*Supplied passage*:
****************************************
But, it seems that won’t include commission­ing its half-completed greenhouse in Medicine Hat in the near term.

New CEO Miguel Martin told investors following Tuesday’s full-year financial release, that after 10 months of a strategic reposition­ing, the company is viable and ready to capitalize on any growth in the young sector.

However, current production facilities — following a closure of smaller greenhouse­s and a pause on Aurora Sun — are enough to sustain the company and meet near term growth in demand.

“We’ve done a lot of hard work in cost categories and we’ll take advantage,” said Martin.

“Aurora will be a global leader when the largest (global) markets open up.”

Last fall the company announced that it would focus the company by divesting subsidiari­es and tangent industry partnershi­ps. Lower than expected sales led to a capital pullback on new facility spending, including only a partial opening of the Aurora Sun facility.
****************************************
*Extracted data*:
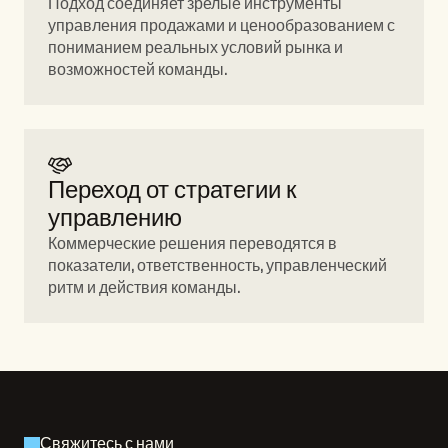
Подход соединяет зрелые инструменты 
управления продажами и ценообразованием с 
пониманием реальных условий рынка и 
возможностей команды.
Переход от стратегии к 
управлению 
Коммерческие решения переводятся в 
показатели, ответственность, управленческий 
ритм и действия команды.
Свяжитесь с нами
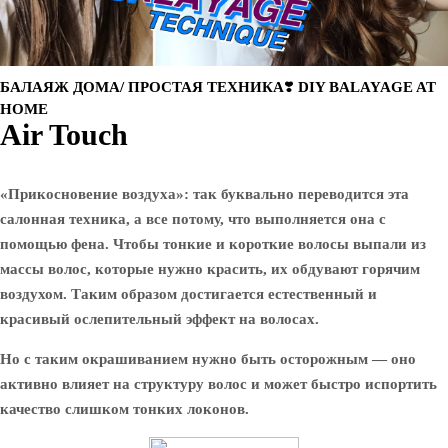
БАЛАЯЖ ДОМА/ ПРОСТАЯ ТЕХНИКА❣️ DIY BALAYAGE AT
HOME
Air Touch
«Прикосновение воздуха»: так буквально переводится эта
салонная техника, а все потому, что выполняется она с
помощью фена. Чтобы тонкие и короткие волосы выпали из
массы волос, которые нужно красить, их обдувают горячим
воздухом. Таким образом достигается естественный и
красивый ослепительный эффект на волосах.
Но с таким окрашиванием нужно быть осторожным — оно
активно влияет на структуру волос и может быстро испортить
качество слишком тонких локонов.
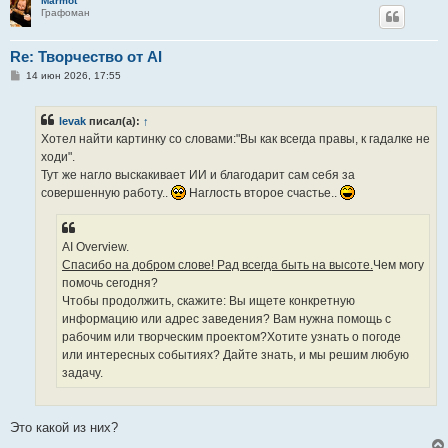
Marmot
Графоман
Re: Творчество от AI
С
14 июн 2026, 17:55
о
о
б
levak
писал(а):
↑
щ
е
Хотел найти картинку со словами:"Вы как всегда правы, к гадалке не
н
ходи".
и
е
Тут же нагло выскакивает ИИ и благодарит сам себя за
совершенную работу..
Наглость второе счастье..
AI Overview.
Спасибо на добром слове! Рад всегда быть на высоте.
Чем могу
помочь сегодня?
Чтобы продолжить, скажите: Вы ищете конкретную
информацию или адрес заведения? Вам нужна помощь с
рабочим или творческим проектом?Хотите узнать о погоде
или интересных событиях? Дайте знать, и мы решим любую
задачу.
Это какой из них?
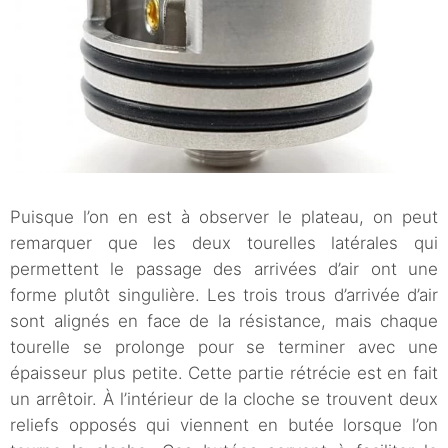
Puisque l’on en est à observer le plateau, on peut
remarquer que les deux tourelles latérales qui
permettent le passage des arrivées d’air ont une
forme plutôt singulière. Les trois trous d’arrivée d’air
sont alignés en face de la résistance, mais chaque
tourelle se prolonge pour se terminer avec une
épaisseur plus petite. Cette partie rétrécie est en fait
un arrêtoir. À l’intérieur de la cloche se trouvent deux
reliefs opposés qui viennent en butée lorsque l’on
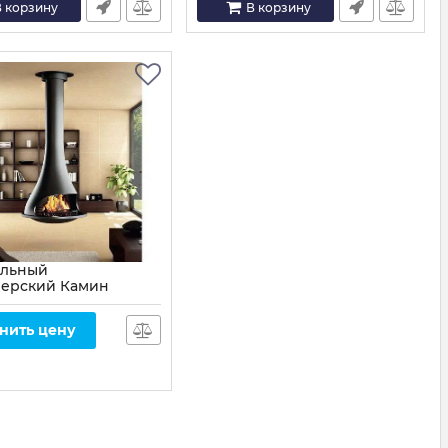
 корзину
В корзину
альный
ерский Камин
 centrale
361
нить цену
****************************************
*Using the information*:
1 – Decide whether each statement agrees with the passage about Aurora, answering yes or no and quoting the deciding words: (a) Miguel Martin is the company's new CEO; (b) higher than expected sales led to more spending on new facilities; (c) the strategic repositioning had gone on for 10 months.
2 – Quote the stretch of the passage about Aurora from "But, it seems" through "the young sector.".
3 – Continue the passage about Aurora from where it stops.
The records have nothing to do with the passage about Aurora.

*Responses by item number*:
1 –
(a) Yes: "New CEO Miguel Martin"
(b) No: "Lower than expected sales led to a capital pullback on new facility spending"
(c) Yes: "after 10 months"

2 –
But, it seems that won’t include commission­ing its half-completed greenhouse in Medicine Hat in the near term.

New CEO Miguel Martin told investors following Tuesday’s full-year financial release, that after 10 months of a strategic reposition­ing, the company is viable and ready to capitalize on any growth in the young sector.

3 –
This spring, the company closed down a number of smaller facilities to concentrat­e on it’s most cost-efficient greenhouse­s, including Aurora Sky in Leduc.

The schedule commission­ing Aurora Sun, originally in June, is now on pause until market demand requires more stock.

“We’ve rationaliz­ed our production footprint ... and it’s very sustainabl­e over the next number of quarters,” said Glen Ibbot, Aurora’s chief financial officer.

The Edmonton-based cannabis company reported Tuesday that it incurred $3.3 billion in losses in its 2020 fiscal year, including $1.86 billion in its latest quarter due to large impairment charges.

Martin, who was named CEO on Sept. 8, conceded that the company had slipped from its top position in the Canadian consumer cannabis market.

The fall is forcing him to stage an immediate overhaul even after Aurora laid off thousands of workers this year.

“The company really was distracted in a lot of ways by the reset both on the people side and on the production side,” Martin told analysts.